Того же хотелось летом Ивану.
Зимой он напоминал джеклондоновского Волка Ларсена, выброшенного со своим разломанным кораблём на последний берег, но стоило лесу снова стать зелёным, наполниться птичьим пением, и природная жажда жизни разгоралась в его узких глазах. Иван начинал меньше пить, по делу и без дела гонял по озеру, ремонтировал, строил. Возил на станцию женщин.
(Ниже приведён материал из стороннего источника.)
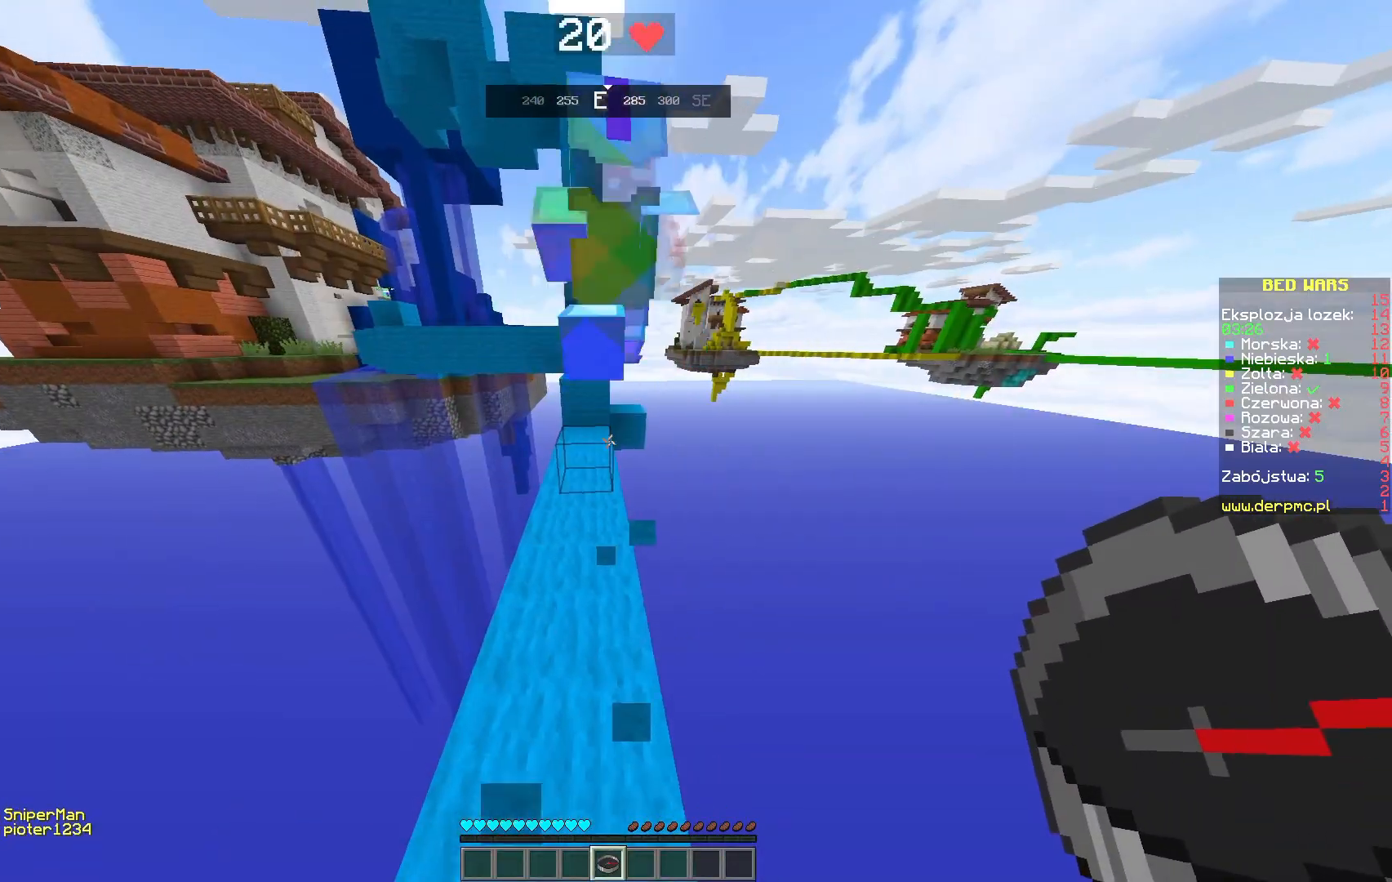
{"keys": ["w"], "mouse": [], "events": []}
«Начальника озера» хорошо знали в бывшем совхозе «Дальний» (теперь именовавшемся не иначе как фермерское хозяйство), в паре деревень к востоку от города. Постоянного романа Старорук не имел; он любому стал бы отрицать самую возможность заняться семейной жизнью. Внутри же такой жизни он и желал, и боялся. Боялся, потому что детство его было совсем не таким, каким положено быть детству, а семья — не тем, что хочется вспоминать, перебирая старые фотографии. Он строил: по берегу стояли уже пять приземистых срубов. В таком количестве не было причины: друзья останавливались в «спасовке» и лишь изредка занимали один или два. Теперь в дальнем поселился Егор. Один из домов перестал пустовать, а вместе заполнился и один уголок в пустоте Иванова сердца.
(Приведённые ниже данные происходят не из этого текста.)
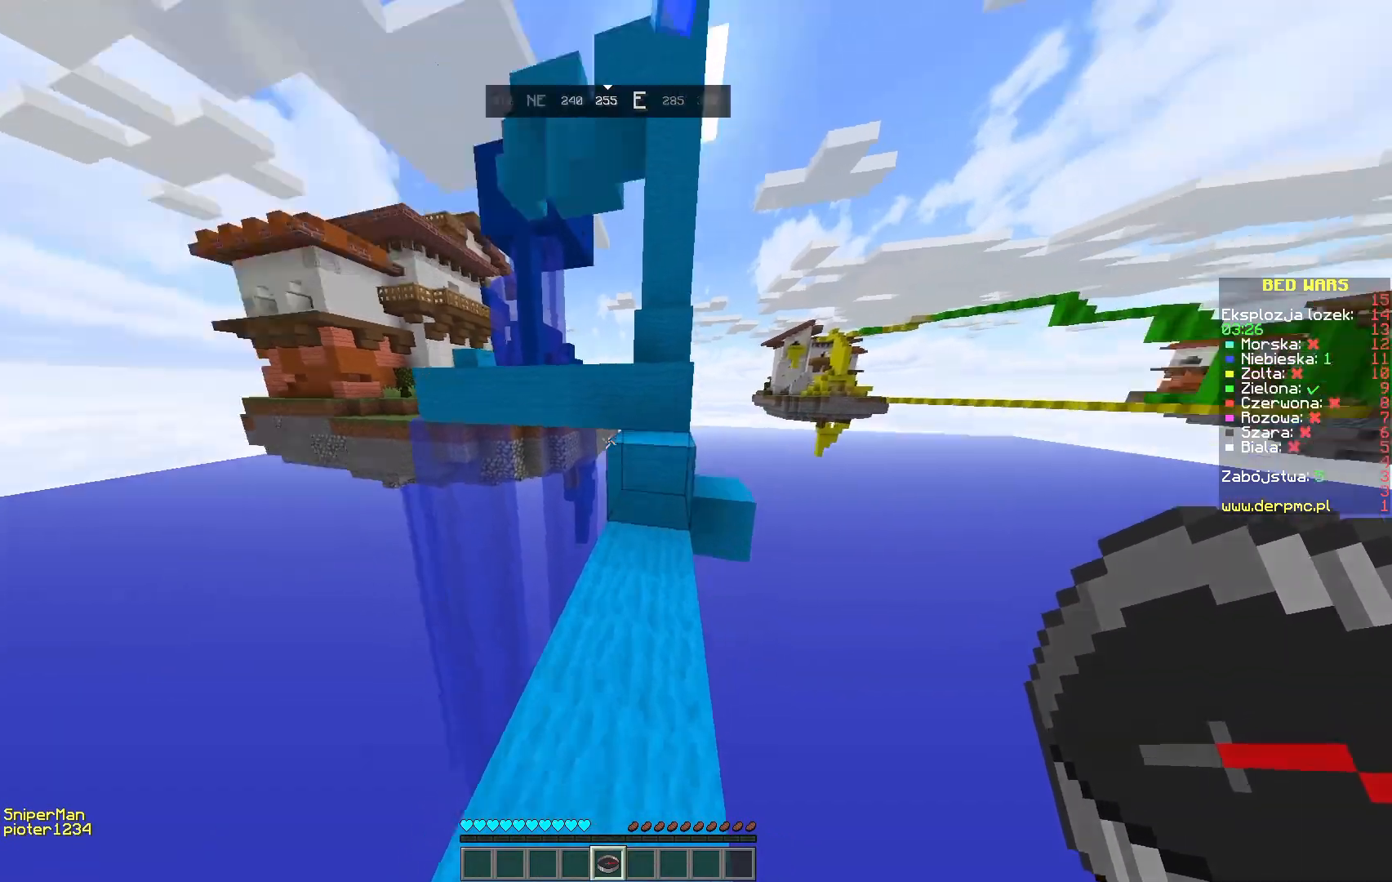
{"keys": ["a", "w"], "mouse": [], "events": [[233, "a", "down"]]}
Из всех знакомых с Иваном женщин чаще всего на станции бывала Варвара — ветеринар с рыжими волосами, зелёными глазами и кошачьими какими-то манерами: своеобразной грацией, которая имеет большое влияние на мужчин в провинции. Выглядела она ровно на свои тридцать три, жила одиноко, легко, без страхов и лишних стеснений. Однажды она выручила Ивана. Дело было зимой; Старорук сильно заболел, а поскольку ко врачам его могла отправить только кома, Иван дотянул до момента, когда стало совсем дурно, и невозможно было ни спать, ни есть из-за жара, кашля и тошноты. Скрипя зубами и рискуя слететь с дороги или попасть на встречную полосу, Иван приехал к Варваре не за помощью — «за какой-нибудь таблеткой, поскольку водка с перцем не помогает». Оставаться он наотрез отказался, а на предложение Варвары поухаживать за ним на станции страшно выпучил глаза и с трудом сдержал поток ругательств. Дождавшись пачки антибиотиков и бутылки солодки, он бросил с тревогой смотрящей на него спасительнице: «Буду должен. Заеду…», и, качаясь и сдерживая кашель, вышел.
7
Имеется в виду LADA Victory, полноприводная модификация ВАЗ 21099 с независимой подвеской, полуосями от «Нивы» и трансмиссией от Volkswagen Golf. Выпускалась мелкосерийно предприятием «Металлик-квадро» в Тольятти в конце 1990-х.